Que melhor forma de concluir esta evocação senão com as palavras de Ruy Belo, também poeta? Ele, que foi o primeiro prefaciador de uma obra de Sebastião da Gama que não fez parte do seu círculo de amigos, que nem o conheceu pessoalmente, escreveu na revista Rumo, em 1957: “Um poeta é o que foi. Está aí. É assim. (…) Sebastião da Gama é um poeta integral (…). O que sai da sua pena aparece transmutado, digerido, obtido através de um conhecimento co-natural em que a distinção entre matéria e forma, se existe, equivale à distinção entre obra e não obra (…). A esta luz se pode apreciar a sua autenticidade. Nem nos impõe a sua própria vontade de homem, que fica lá atrás com a vida, com as suas circunstâncias, com a sua biografia, nem a sua voz se faz ouvir devido a razões extra-literárias. (…) Nem romântico, nem social, portanto. Poeta, simplesmente.”
Sebastião da Gama aí está, pois. Sessenta anos volvidos, merece a nossa leitura. É a melhor forma de construirmos a memória e de o homenagearmos.
[Na foto: lápide colocada na casa onde Sebastião da Gama viveu até aos 14 anos, em Azeitão, em homenagem que ali foi prestada em Fevereiro de 1953]

5 comentários:

argumentonio disse...

belíssima evocação e homenagem, ao poeta, simplesmente, mas também ao ser tão extraordinário que foi Sebastião da Gama, cujo fascínio perdura intacto e indicia caminhos de futuro ;_)))

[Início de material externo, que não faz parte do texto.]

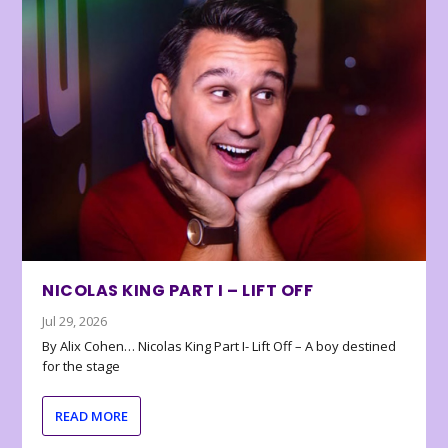
NICOLAS KING PART I – LIFT OFF
Jul 29, 2026
By Alix Cohen… Nicolas King Part I- Lift Off – A boy destined
for the stage
READ MORE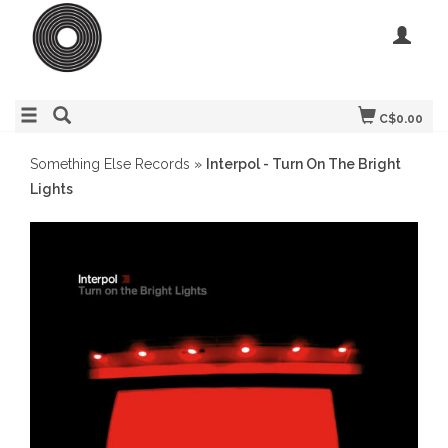
C$0.00
Something Else Records
»
Interpol - Turn On The Bright
Lights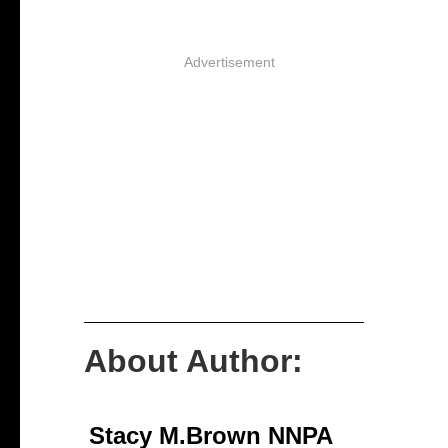
Advertisement
About Author:
Stacy M.Brown NNPA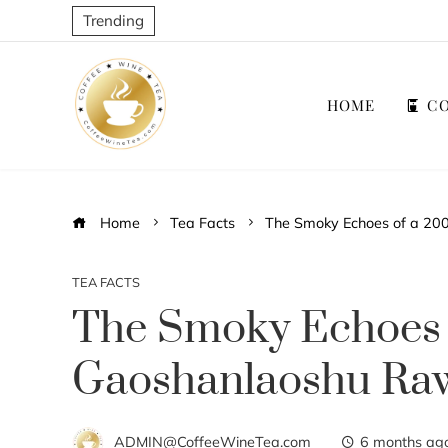
Trending
HOME
CO
Home
Tea Facts
The Smoky Echoes of a 20
TEA FACTS
The Smoky Echoes
Gaoshanlaoshu Ra
ADMIN@CoffeeWineTea.com
6 months ag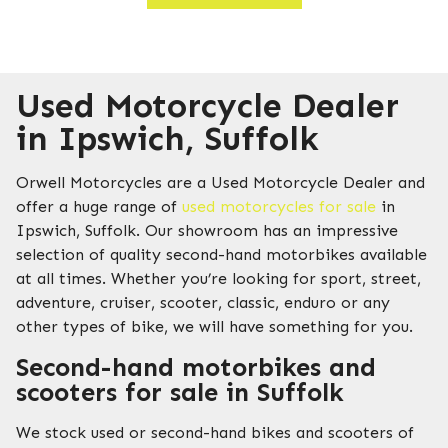
Used Motorcycle Dealer
in Ipswich, Suffolk
Orwell Motorcycles are a Used Motorcycle Dealer and
offer a huge range of
used motorcycles for sale
in
Ipswich, Suffolk. Our showroom has an impressive
selection of quality second-hand motorbikes available
at all times. Whether you’re looking for sport, street,
adventure, cruiser, scooter, classic, enduro or any
other types of bike, we will have something for you.
Second-hand motorbikes and
scooters for sale in Suffolk
We stock used or second-hand bikes and scooters of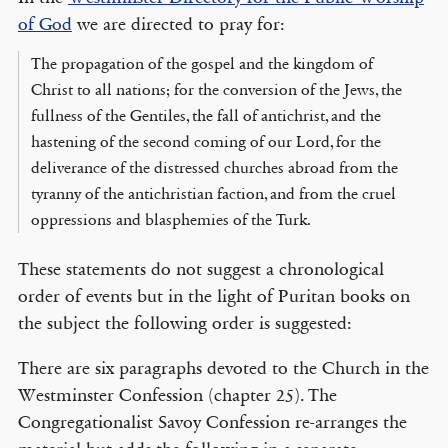
of God
we are directed to pray for:
The propagation of the gospel and the kingdom of
Christ to all nations; for the conversion of the Jews, the
fullness of the Gentiles, the fall of antichrist, and the
hastening of the second coming of our Lord, for the
deliverance of the distressed churches abroad from the
tyranny of the antichristian faction, and from the cruel
oppressions and blasphemies of the Turk.
These statements do not suggest a chronological
order of events but in the light of Puritan books on
the subject the following order is suggested:
There are six paragraphs devoted to the Church in the
Westminster Confession (chapter 25). The
Congregationalist Savoy Confession re-arranges the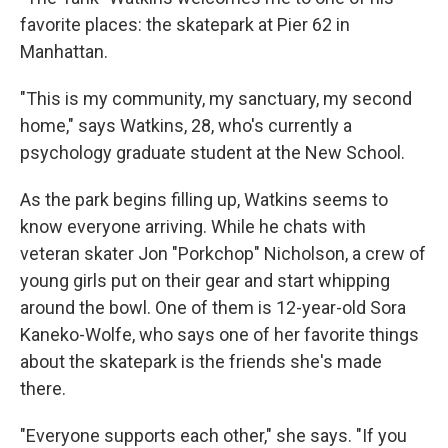
favorite places: the skatepark at Pier 62 in
Manhattan.
"This is my community, my sanctuary, my second
home," says Watkins, 28, who's currently a
psychology graduate student at the New School.
As the park begins filling up, Watkins seems to
know everyone arriving. While he chats with
veteran skater Jon "Porkchop" Nicholson, a crew of
young girls put on their gear and start whipping
around the bowl. One of them is 12-year-old Sora
Kaneko-Wolfe, who says one of her favorite things
about the skatepark is the friends she's made
there.
"Everyone supports each other," she says. "If you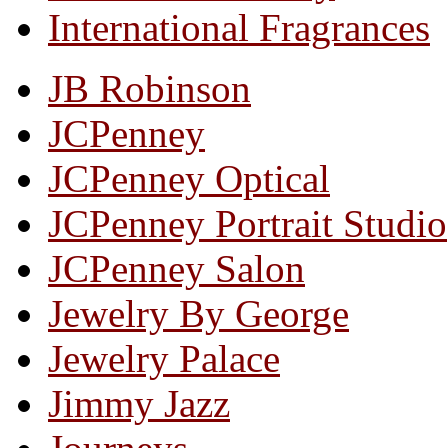
International Fragrances
JB Robinson
JCPenney
JCPenney Optical
JCPenney Portrait Studio
JCPenney Salon
Jewelry By George
Jewelry Palace
Jimmy Jazz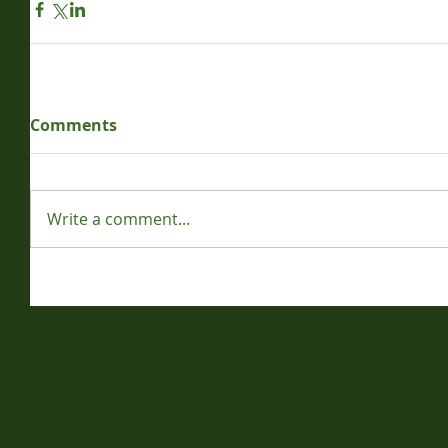
Comments
Write a comment...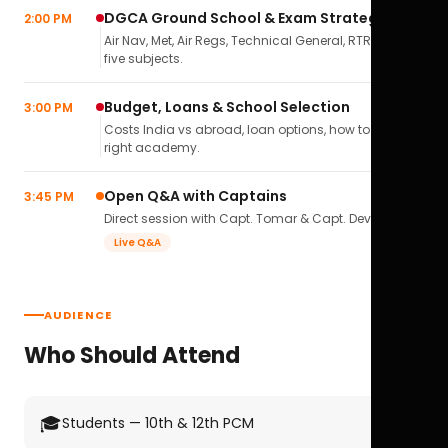
DGCA Ground School & Exam Strategy
2:00 PM
Air Nav, Met, Air Regs, Technical General, RTR(A) — all
five subjects.
Budget, Loans & School Selection
3:00 PM
Costs India vs abroad, loan options, how to pick the
right academy.
Open Q&A with Captains
3:45 PM
Direct session with Capt. Tomar & Capt. Deval Soni.
Live Q&A
AUDIENCE
Who Should Attend
🎓
Students — 10th & 12th PCM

aureliano carvalho disse...

Este artigo, escrito por quem conhece profundamente a Obra de Sebastiao da Gama, permite que nós conheçamos melhor o grande Homem.
Foi há 60 anos que fisicamente nos deixou, mas, a Obra legada, extremamente bem tratada pelo Joao, reforça a afirmaçao de que há Homens que nunca morrem, apenas deixam de estar presentes fisicamente.
Obrigado Joao, por mais uma vez nos permitir um melhor conhecimento da Grande obra do "imortal" Sebastiao da Gama.
um abraço. Aureliano

Eduarda Gonçalves disse...

Sebastião bem merece...
O íntimo testemunho de D. Joana recentemente publicado.
Este completíssimo texto de J. Reis Ribeiro que nos faz sentir tão agradavelmente perto do Poeta. Que não partiu porque, na verdade, "o Poeta fica".
Tanto mais, quanto mais o lemos e o dizemos.
Obrigada!

Anónimo disse...

Lendo Sebastião ficamos mais puros.
Obrigada ao poeta e àquele que mo dá a conhecer cada vez melhor.
MCT

Ana Maria Paiva disse...

Sou profunda admiradora do grande poeta Sebastião da Gama. As suas palavras são muito belas e puras. Como professora, penso que todos os professores deveriam ler o seu " Diário". Ficará para sempre na memória daqueles que conhecem a sua obra e para as gerações vindouros. Homem de uma grande integridade e sensibilidade. Obrigada Sebastião da Gama!